__TRECHO PARA ANÁLISE__
- - - -

De fato, uma versão antiga - e talvez ancestral - fala em "deita a rama".

"Batatinha quando nasce
Deita a rama pelo chão
Mulatinha quando deita
Põe a mão no coração."
Foi registrada, p.e., em um livro do final do séc. 19: "Cantos populares do Brazil, colligidos pelo dr. S. Roméro, acompanhados de intr. e notas comparativas por T. Braga" de 1883.

Mas em seu "Trova literária: história da quadra setissilábica autônoma, especialmente na literatura brasileira" de 1974, o poeta e engenheiro Eno Teodoro Wanke, embora tenha registrado diversas variantes do "batatinha", não incluiu nenhum "espalha a rama".

Como o subtítulo da obra de Wanke indica, "Batatinha" - tal qual grande parte das trovas e cantigas populares, é uma redondilha. No caso, uma redondilha maior, com sete sílabas - e com tônicas nas sílabas ímpares. "Espalha a rama" torna o verso octossílabo e com tônicas nas pares.

Cabe notar a existência de versos como:

"A laranja, quando nasce,
Logo nasce redondinha;
Também tu, quando nasceste,
Logo foi para ser minha."
(Registrado também por Sylvio Roméro - e a trova era entoada não apenas no Brasil, mas, segundo Wanke, também em Portugal, na região de Minho).

- - - -

__ENUNCIADO 1__
De acordo com o trecho sobre a trova "Batatinha quando nasce", em que ano saiu o livro "Cantos populares do Brazil"?
O trecho e a listagem não têm relação um com o outro.

(Itens armazenados de uma coleção)
- - - -

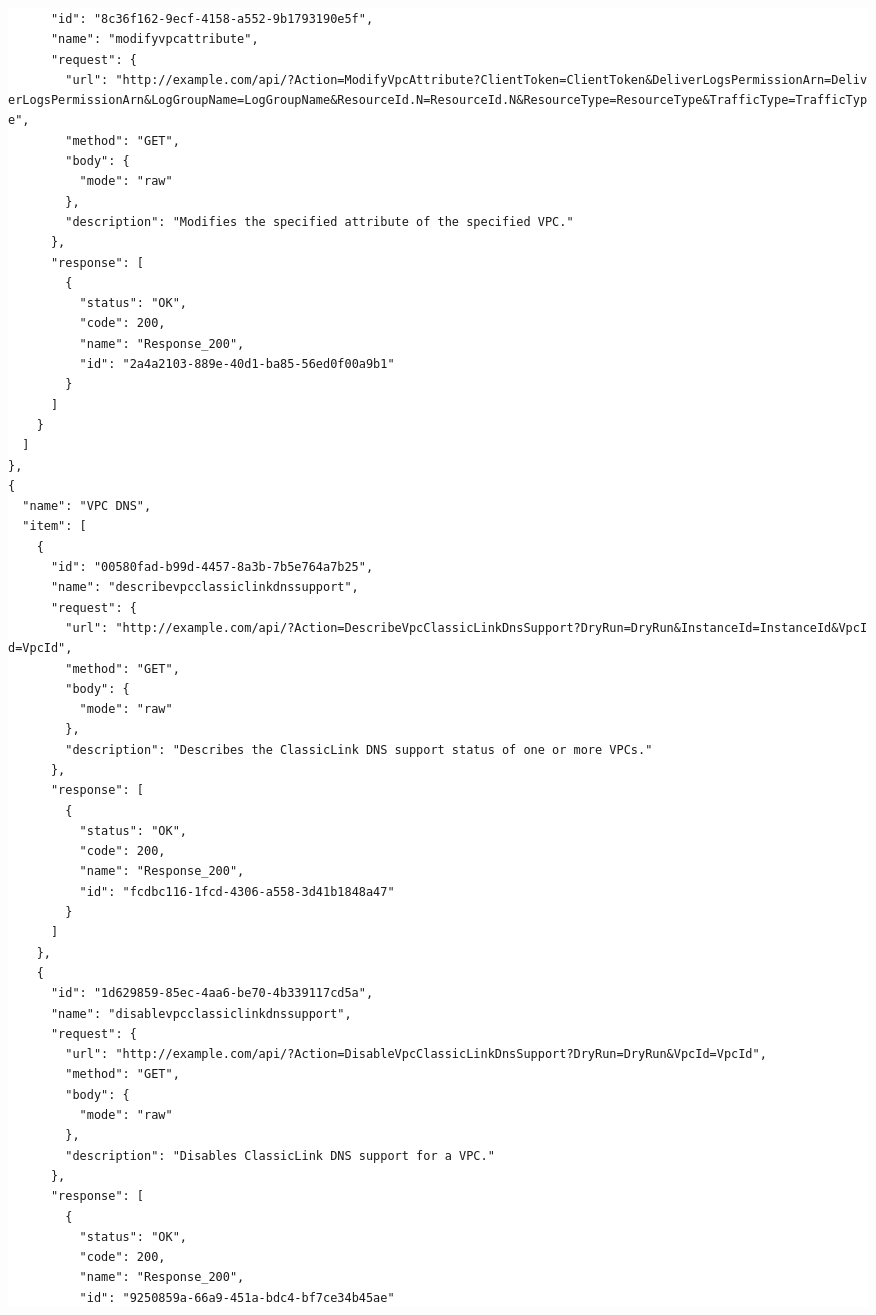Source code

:           "id": "8c36f162-9ecf-4158-a552-9b1793190e5f",
          "name": "modifyvpcattribute",
          "request": {
            "url": "http://example.com/api/?Action=ModifyVpcAttribute?ClientToken=ClientToken&DeliverLogsPermissionArn=DeliverLogsPermissionArn&LogGroupName=LogGroupName&ResourceId.N=ResourceId.N&ResourceType=ResourceType&TrafficType=TrafficType",
            "method": "GET",
            "body": {
              "mode": "raw"
            },
            "description": "Modifies the specified attribute of the specified VPC."
          },
          "response": [
            {
              "status": "OK",
              "code": 200,
              "name": "Response_200",
              "id": "2a4a2103-889e-40d1-ba85-56ed0f00a9b1"
            }
          ]
        }
      ]
    },
    {
      "name": "VPC DNS",
      "item": [
        {
          "id": "00580fad-b99d-4457-8a3b-7b5e764a7b25",
          "name": "describevpcclassiclinkdnssupport",
          "request": {
            "url": "http://example.com/api/?Action=DescribeVpcClassicLinkDnsSupport?DryRun=DryRun&InstanceId=InstanceId&VpcId=VpcId",
            "method": "GET",
            "body": {
              "mode": "raw"
            },
            "description": "Describes the ClassicLink DNS support status of one or more VPCs."
          },
          "response": [
            {
              "status": "OK",
              "code": 200,
              "name": "Response_200",
              "id": "fcdbc116-1fcd-4306-a558-3d41b1848a47"
            }
          ]
        },
        {
          "id": "1d629859-85ec-4aa6-be70-4b339117cd5a",
          "name": "disablevpcclassiclinkdnssupport",
          "request": {
            "url": "http://example.com/api/?Action=DisableVpcClassicLinkDnsSupport?DryRun=DryRun&VpcId=VpcId",
            "method": "GET",
            "body": {
              "mode": "raw"
            },
            "description": "Disables ClassicLink DNS support for a VPC."
          },
          "response": [
            {
              "status": "OK",
              "code": 200,
              "name": "Response_200",
              "id": "9250859a-66a9-451a-bdc4-bf7ce34b45ae"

- - - -

__ENUNCIADO 2__
Reúna todas as linhas da listagem que contêm a palavra "VpcId", levando em conta a diferença entre maiúsculas e minúsculas.

__RESPOSTA ESCRITA 1__
Em 1883.

__RESPOSTA ESCRITA 2__
            "url": "http://example.com/api/?Action=DescribeVpcClassicLinkDnsSupport?DryRun=DryRun&InstanceId=InstanceId&VpcId=VpcId",
            "url": "http://example.com/api/?Action=DisableVpcClassicLinkDnsSupport?DryRun=DryRun&VpcId=VpcId",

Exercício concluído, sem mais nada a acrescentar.